#### Data provided

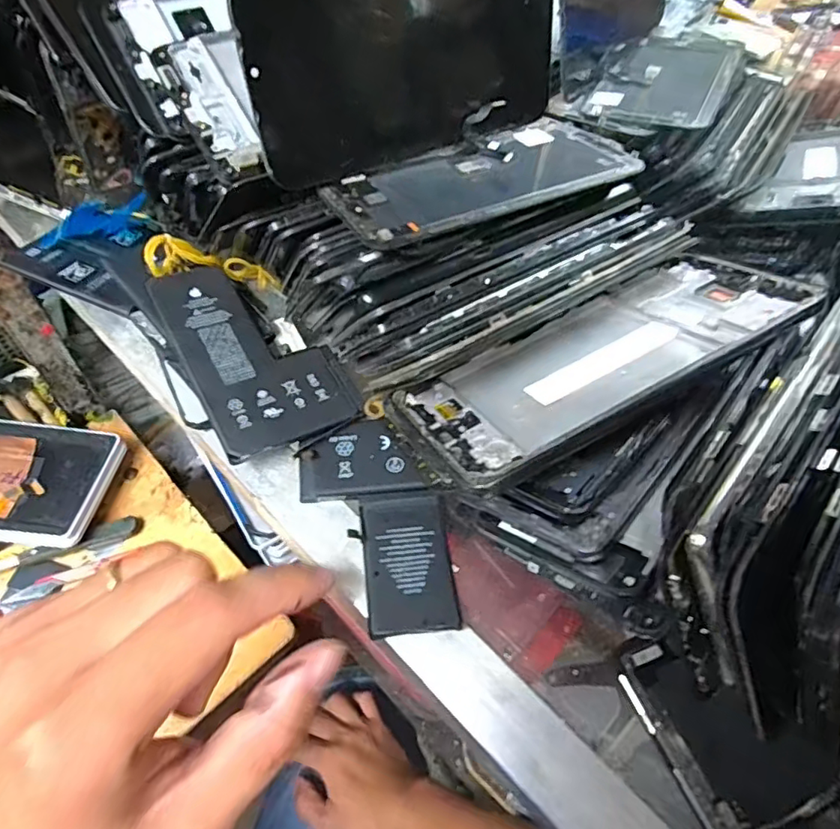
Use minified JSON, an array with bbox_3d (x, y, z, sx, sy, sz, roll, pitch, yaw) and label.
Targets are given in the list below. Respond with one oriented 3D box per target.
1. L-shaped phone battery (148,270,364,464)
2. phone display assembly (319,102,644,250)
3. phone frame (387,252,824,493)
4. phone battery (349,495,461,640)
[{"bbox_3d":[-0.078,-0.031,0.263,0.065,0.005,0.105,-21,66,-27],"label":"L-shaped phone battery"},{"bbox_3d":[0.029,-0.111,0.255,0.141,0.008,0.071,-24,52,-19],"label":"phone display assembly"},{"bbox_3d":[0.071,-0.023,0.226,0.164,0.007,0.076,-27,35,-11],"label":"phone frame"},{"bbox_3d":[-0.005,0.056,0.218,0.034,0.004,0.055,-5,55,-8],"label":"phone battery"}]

########
#### Data provided

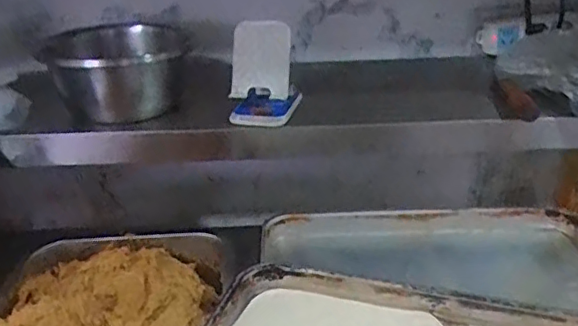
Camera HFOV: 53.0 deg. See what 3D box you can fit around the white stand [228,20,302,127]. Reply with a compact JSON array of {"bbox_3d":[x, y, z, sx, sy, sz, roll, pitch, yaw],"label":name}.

########

• _Work item_: Write only the number of lines above that contain "JSON".

• _Task output_: 2